While a new agriculture policy has been announced, there is a renewed effort to remove obstacles in the path of KALIA scheme which was touted as a one-stop solution to the problems of farmers. All this has kept the department in focus.

Hence, expectations from Mo Sarkar are high as far as the agriculture department is concerned. It is not easy to meet these expectations. But the government is trying its best to live up to the expectations of the people. This is what happens with most good programmes. Politicians raise the expectations of people but these expectations can be met only with honest implementation of these programmes.

There have been other pro-people initiatives of the government. For example, Chief Minister Naveen Patnaik announced a special livelihood package for migrant workers in 20 migration-prone blocks of four western Odisha districts on the Makar Sankranti day.

The package envisages assured work for at least 200 days in a year under MGNREGA at a minimum wage of Rs.286.30 per day for unskilled daily wagers in 477 gram panchayats of these blocks in Bargarh, Balangir, Nuapada and Kalahandi districts. These panchayats will be treated as intensive GPs under the Odisha Livelihoods Mission and each beneficiary family will be brought under the fold of Self-Help Groups (SHG) which will receive financial assistance from the Community Investment Fund (CIF) and Voluntary Reduction Fund (VRF).

The state government has created a Corpus Fund of Rs.500 crore to ensure timely and uninterrupted payment of wages to these labourers under MGNREGA. While eligible households will also be provided ‘pucca’ houses, all SHG members will be insured. These are the major features of the package which seeks to address the basic issue of livelihood which is at the heart of the problem of labour migration.

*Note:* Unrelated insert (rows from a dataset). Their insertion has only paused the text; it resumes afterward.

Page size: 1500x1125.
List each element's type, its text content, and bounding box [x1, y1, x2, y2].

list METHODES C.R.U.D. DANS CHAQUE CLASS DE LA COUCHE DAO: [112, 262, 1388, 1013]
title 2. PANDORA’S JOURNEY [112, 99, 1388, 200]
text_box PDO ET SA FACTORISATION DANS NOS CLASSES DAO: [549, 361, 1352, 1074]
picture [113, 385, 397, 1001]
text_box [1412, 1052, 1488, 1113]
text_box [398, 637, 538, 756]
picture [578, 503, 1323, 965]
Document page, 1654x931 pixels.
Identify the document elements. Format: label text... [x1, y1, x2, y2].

There is no denying that the issue needs immediate redressal with media frequently reporting stories of torture of migrant labourers at the hands of labour touts and their employers in foreign climes. Only a few months ago, illegal labour agents had chopped off the toes and fingers of a migrant labourer from Nuapada in Maharashtra’s Nagpur.

A similar incident had taken place in 2013 when a labour contractor, referred to as ‘sardar’ in the migration belt of Odisha, had chopped off the palms of two labourers – Nilambar Dhangada and Bialu Nial – for refusing to do his bidding. Natives of backward Kalahandi district had been hired by the contractor to work in Raipur but were asked to proceed to a brick kiln in Andhra Pradesh at the last moment. When they refused, the contractor and his henchmen cut off their palms leaving them permanently disabled.

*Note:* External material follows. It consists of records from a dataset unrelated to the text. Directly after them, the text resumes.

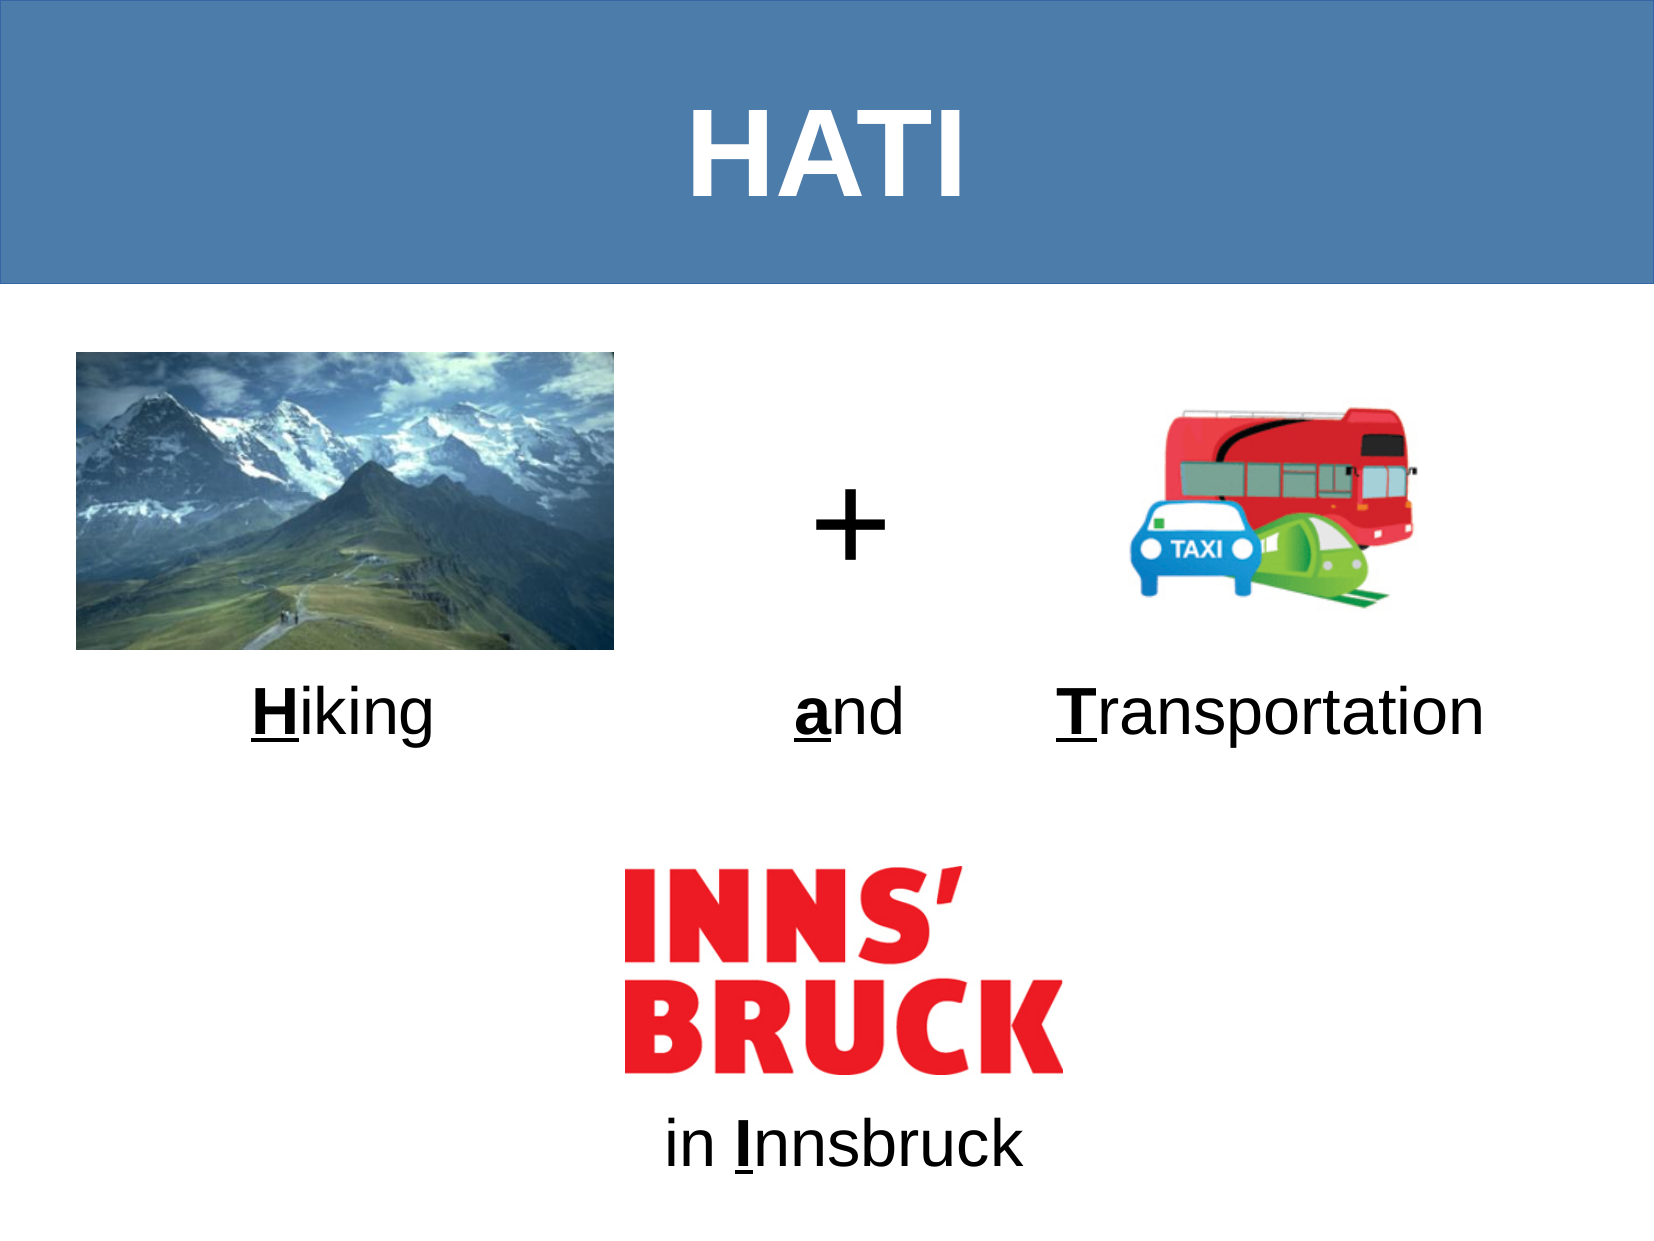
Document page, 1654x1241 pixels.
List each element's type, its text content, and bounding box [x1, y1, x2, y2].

picture [1116, 348, 1430, 662]
text_box + [794, 413, 921, 634]
text_box in Innsbruck [649, 1098, 1041, 1189]
text_box Transportation [1041, 666, 1503, 756]
title HATI [82, 49, 1571, 257]
picture [625, 866, 1063, 1075]
text_box Hiking [236, 666, 452, 756]
text_box and [779, 666, 921, 756]
text_box [0, 0, 1654, 284]
picture [76, 352, 614, 650]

However, this inhuman labour trafficking continues uninterrupted despite such incidents because the employment scenario in the migration-prone districts of the state remains grim. On a rough estimate, around 3.5 lakh people from Kalahandi, Balangir, Nuapada and Sonepur, the four western Odisha districts that are part of the infamous KBK belt, migrate to other states annually in search of jobs. Bargarh has also earned notoriety for annual exodus of labour from its various blocks.

Most of these are drought-prone districts and when agriculture suffers people in villages are left with practically no other livelihood options. The landless, who earn by working in the fields of well-to-do farmers, are forced to migrate in search of work. The exodus begins soon after Nuakhai, the region’s biggest festival when poor families take advance money from the agents of labour contractors who infiltrate the villages.

The argument that these people migrate in search of greener pastures is completely misleading. It is a well-known and well-recorded fact that the poor men and women from these hunger zones of western Odisha used to leave their homes behind and take the risk of working in alien lands because there was no livelihood opportunities for them at home. The government deserves praise for coming up with a special package for this section of our population. One may be rest assured that the Chief Minister will ensure proper implementation of the package because he knows that the image of his government depends on this. After all, it is measures such as these which have made him one of the most successful chief ministers of the country.